Kaspar Hovannisian, né Gavroian

Le père de Richard Hovannisian, Kaspar Gavroian, n'avait que treize ans, lorsque toute sa famille fut déportée de Bazmashen près de Kharpert (Bazmashen signifie "le village aux nombreuses maisons" en arménien). Tout juste adolescent, Kaspar rejoignit le convoi de déportation, avec sa mère enceinte et son frère de deux ans, marchant en direction du sud, vers le désert syrien et voué à une mort certaine. Soudain, des hommes d'une tribu kurde l'aperçurent.

Ils savaient ce qu'ils faisaient lorsqu'ils le virent : Gavroian était un jeune homme robuste et les Kurdes avaient l'intention de l'utiliser pour des tâches domestiques et du travail forcé.

Il fut séparé de sa mère et de son petit frère, qui furent conduits avec le reste des villageois vers un sort inconnu. Kaspar resta en esclavage deux années durant. Mais il était aussi rusé et, un beau jour en 1917, il prit la fuite, échappant à ses ravisseurs kurdes.

Il apprit ensuite, quelque part, que le légendaire général arménien Antranik avait atteint Erzinga (Erzindjan). Avec le peu d'argent et les provisions qu'il avait réussi à rassembler, il gagna, à travers le bastion alévi du Dersim, Erzinga et le front russe, où il rejoignit et combattit avec les autres volontaires de l'armée d'Antranik. En 1918, Antranik se retira dans le Caucase. Gavroian se rendit dans le nord du Caucase, mais fut rattrapé par la guerre civile russe, qui opposait alors les Rouges et les Blancs. Incarcéré un temps, il fut libéré en 1919 et partit vers l'ouest, près de 960 kilomètres, jusqu'à Constantinople. Grâce à un oncle en Californie, il contacta une institution humanitaire arménienne dans la capitale turque, qui lui remit 50 dollars pour se rendre à New York en troisième classe.

                                                    Le mariage de Kaspar et Siroun Hovannisian

Hovannisian s'émerveille de la ténacité et de l'ingéniosité de son père - un jeune homme qui vécut toutes ces péripéties sans même avoir vingt ans. "Qu'a-t-il payé aux Alévis pour se rendre en toute sécurité à Erzinga ? De l'argent ? Des marchandises ? Je ne sais pas. La population alévie du Dersim abritait et continue d'abriter, dit-on, de nombreux habitants d'origine arménienne, elle se montra serviable envers les survivants arméniens ou ceux qui fuyaient leurs ravisseurs, en les aidant à atteindre le front russe."
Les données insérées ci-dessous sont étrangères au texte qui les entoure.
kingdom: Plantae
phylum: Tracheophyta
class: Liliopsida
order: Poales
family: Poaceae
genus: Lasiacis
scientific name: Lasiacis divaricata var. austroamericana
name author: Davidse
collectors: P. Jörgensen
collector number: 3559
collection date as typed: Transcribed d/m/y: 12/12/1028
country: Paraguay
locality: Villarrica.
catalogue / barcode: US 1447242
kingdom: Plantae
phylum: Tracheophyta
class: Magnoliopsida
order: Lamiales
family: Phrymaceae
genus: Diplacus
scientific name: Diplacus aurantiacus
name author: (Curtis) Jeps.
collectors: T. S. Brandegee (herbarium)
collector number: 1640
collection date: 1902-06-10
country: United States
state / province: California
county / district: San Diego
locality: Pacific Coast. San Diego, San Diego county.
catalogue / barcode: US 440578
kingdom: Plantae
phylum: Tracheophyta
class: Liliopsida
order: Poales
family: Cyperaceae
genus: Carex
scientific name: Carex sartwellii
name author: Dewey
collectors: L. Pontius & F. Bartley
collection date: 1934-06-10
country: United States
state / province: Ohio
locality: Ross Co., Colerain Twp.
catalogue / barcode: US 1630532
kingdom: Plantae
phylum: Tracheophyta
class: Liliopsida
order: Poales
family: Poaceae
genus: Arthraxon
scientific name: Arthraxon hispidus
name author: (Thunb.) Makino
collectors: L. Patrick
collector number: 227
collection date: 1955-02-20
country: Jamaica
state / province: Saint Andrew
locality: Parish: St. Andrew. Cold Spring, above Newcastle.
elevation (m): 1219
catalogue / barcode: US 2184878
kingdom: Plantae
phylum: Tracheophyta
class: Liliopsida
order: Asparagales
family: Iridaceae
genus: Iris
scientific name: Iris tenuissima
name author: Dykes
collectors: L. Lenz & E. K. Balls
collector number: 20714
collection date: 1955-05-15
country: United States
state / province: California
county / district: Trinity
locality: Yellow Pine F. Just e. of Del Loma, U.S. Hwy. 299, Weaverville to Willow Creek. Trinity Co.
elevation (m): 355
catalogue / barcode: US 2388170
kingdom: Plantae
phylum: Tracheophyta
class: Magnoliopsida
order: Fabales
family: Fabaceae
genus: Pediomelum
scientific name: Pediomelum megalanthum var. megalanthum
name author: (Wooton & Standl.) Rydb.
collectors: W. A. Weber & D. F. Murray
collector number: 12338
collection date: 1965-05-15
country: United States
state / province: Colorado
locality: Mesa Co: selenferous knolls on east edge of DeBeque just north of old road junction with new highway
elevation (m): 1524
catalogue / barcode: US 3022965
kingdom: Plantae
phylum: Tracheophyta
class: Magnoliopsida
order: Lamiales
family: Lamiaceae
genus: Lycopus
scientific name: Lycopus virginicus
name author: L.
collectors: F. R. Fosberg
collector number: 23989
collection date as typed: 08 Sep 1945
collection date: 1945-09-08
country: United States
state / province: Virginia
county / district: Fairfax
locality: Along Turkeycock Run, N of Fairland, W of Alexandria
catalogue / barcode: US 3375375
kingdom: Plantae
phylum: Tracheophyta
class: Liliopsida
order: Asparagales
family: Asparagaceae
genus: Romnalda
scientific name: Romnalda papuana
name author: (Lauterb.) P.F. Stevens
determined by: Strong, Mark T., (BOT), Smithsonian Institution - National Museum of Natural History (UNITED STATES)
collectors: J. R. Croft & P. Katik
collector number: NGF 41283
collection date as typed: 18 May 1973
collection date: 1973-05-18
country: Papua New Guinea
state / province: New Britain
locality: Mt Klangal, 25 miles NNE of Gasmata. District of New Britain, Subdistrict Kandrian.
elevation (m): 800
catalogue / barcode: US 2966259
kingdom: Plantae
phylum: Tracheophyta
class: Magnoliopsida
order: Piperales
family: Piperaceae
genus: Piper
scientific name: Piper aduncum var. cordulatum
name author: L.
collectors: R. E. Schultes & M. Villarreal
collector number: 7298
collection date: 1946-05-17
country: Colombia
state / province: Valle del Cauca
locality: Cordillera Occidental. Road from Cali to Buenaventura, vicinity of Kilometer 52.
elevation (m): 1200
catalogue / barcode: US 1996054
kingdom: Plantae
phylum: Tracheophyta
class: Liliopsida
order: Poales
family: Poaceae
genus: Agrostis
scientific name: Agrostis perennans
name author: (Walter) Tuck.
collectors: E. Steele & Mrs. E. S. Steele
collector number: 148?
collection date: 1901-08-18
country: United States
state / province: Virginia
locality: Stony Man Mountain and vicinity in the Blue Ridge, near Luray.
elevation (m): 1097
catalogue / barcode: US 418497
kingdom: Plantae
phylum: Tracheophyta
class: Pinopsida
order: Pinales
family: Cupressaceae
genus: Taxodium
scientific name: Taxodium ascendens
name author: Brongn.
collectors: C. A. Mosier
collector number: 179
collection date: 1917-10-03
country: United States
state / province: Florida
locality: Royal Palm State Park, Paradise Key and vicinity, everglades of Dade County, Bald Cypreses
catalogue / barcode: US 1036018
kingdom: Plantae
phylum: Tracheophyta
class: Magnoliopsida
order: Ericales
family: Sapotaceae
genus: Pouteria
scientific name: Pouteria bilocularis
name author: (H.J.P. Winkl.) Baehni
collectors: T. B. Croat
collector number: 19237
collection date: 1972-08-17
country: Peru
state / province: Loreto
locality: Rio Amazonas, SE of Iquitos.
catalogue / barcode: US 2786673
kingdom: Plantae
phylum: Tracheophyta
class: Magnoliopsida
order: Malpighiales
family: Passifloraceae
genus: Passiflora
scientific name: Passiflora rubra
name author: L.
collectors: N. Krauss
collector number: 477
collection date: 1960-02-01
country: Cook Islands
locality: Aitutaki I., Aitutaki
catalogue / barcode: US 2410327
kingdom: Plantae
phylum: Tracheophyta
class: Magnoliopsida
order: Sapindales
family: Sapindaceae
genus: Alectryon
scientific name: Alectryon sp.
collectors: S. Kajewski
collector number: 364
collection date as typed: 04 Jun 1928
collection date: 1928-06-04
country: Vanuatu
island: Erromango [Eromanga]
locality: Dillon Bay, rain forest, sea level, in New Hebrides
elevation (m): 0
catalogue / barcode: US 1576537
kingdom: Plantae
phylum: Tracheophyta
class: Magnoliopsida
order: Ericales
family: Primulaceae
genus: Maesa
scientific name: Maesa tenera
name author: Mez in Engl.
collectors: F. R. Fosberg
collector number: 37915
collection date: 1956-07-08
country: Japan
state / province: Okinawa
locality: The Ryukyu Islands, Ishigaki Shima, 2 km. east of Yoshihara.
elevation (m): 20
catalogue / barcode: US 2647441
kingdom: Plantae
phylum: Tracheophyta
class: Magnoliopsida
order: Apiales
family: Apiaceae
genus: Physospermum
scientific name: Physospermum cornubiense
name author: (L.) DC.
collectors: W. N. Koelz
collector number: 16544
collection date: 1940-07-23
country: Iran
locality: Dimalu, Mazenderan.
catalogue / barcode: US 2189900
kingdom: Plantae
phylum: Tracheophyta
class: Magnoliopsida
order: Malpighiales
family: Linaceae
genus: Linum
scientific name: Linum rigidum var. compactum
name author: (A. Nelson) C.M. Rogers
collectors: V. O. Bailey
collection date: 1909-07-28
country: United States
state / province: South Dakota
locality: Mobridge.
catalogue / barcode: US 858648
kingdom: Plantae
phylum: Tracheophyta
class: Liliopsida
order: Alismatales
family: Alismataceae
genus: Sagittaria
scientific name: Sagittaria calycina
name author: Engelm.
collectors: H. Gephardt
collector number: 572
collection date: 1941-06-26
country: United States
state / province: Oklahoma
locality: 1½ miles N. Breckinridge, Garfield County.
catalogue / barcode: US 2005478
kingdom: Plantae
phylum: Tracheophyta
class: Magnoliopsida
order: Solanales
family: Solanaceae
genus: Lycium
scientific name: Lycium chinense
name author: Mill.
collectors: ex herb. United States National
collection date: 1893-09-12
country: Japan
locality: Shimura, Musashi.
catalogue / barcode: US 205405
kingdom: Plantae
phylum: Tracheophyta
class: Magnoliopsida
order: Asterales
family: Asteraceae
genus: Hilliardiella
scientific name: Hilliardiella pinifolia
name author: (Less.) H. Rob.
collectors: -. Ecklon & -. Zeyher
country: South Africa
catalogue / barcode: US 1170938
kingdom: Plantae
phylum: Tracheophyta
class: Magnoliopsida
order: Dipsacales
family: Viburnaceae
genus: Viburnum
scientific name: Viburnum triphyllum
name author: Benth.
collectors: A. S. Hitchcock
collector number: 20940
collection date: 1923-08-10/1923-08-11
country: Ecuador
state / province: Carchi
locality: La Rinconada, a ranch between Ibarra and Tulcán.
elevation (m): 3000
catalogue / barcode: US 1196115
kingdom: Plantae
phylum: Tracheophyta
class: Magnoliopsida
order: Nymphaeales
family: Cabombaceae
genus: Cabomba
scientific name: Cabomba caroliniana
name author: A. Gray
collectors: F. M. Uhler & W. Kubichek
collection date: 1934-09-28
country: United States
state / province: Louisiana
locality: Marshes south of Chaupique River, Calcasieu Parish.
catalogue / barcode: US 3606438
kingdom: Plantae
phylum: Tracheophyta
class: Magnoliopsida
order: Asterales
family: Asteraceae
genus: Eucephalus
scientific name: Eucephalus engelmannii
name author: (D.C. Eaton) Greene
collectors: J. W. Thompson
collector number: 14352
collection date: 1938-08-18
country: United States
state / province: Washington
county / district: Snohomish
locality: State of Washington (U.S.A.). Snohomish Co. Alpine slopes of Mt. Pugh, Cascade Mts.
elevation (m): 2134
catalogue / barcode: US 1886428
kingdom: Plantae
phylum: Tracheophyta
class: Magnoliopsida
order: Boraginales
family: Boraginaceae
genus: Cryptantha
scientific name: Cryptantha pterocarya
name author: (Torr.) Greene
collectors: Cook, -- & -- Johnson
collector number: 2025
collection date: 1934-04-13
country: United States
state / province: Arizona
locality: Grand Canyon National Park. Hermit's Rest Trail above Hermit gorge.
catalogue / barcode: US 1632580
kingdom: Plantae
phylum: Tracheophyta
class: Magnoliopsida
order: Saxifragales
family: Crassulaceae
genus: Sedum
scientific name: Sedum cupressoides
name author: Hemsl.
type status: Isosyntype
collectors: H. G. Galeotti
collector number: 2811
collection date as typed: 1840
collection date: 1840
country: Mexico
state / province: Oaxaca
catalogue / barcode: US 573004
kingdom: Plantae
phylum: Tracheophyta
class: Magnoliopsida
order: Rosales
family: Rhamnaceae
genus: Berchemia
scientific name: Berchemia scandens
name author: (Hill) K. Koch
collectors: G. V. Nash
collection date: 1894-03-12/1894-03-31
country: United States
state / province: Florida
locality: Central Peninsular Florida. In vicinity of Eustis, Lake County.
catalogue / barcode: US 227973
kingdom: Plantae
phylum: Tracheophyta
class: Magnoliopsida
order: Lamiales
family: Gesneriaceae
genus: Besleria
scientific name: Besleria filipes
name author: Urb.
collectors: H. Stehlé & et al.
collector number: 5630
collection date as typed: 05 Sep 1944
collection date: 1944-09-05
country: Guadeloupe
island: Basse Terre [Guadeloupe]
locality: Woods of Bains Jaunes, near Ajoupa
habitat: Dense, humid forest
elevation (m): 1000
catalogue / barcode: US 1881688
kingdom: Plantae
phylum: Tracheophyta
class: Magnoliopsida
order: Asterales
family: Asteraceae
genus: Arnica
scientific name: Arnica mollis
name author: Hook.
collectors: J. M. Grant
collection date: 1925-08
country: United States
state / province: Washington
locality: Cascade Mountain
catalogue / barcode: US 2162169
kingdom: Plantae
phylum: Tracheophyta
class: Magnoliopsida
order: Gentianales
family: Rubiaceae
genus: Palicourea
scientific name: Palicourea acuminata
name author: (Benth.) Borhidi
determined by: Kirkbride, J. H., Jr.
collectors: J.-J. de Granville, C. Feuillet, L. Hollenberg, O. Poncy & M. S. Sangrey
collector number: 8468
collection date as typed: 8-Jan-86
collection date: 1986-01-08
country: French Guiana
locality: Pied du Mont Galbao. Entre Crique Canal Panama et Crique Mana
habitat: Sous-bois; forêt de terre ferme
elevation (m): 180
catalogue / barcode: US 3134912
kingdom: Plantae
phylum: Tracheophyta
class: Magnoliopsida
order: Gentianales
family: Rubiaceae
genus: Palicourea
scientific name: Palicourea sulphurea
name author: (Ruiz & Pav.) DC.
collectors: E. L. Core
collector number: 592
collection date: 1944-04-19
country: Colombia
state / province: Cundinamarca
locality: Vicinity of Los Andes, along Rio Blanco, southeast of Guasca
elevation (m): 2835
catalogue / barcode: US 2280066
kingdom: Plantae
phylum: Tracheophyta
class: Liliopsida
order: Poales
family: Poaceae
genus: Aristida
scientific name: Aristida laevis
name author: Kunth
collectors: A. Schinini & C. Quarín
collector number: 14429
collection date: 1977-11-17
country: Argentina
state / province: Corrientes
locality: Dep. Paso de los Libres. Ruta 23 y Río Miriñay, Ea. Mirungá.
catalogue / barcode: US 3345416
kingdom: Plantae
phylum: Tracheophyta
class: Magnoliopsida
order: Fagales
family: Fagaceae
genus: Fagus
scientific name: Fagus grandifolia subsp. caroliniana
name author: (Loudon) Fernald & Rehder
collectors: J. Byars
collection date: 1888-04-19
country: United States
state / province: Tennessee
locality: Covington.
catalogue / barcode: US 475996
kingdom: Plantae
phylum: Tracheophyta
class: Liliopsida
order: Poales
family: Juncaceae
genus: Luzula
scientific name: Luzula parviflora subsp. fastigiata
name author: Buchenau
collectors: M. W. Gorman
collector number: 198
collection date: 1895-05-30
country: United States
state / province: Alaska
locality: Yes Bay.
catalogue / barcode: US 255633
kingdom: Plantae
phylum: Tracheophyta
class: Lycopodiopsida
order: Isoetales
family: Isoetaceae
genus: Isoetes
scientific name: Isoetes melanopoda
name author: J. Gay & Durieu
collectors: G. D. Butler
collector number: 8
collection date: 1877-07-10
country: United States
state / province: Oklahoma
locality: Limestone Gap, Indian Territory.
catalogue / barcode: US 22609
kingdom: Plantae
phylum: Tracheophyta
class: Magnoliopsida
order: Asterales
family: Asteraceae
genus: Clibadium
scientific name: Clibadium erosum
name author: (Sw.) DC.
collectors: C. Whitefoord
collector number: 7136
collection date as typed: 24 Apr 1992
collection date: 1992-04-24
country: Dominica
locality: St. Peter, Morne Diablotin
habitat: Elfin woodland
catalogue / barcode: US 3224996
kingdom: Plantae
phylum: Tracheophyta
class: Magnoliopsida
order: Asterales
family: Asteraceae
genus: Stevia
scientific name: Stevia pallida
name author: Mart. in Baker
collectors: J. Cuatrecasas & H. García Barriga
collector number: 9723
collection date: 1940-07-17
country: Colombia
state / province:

Quand on lui demande s'il est reconnaissant envers ceux qui ont pu aider son père lors de son odyssée, quand bien même il fallut les acheter, le professeur Hovannisian répond : "Vous savez... Le déni empêche les Arméniens de reconnaître les Justes turcs, et il y en eut beaucoup. J'ai mené plus de huit cents entretiens d'histoire orale avec des survivants, et dans presque tous les cas un Juste musulman les a aidés, ou tenté de les aider. Peu importe que cette aide ait duré un jour, une semaine ou une année, puisqu’elle a permis à un Arménien de survivre." Il marque ensuite une pause, puis ajoute: "Reconnaissant ? ... Disons que j'apprécie."

Ce récit a été authentifié par l'équipe de chercheurs de 100 LIVES.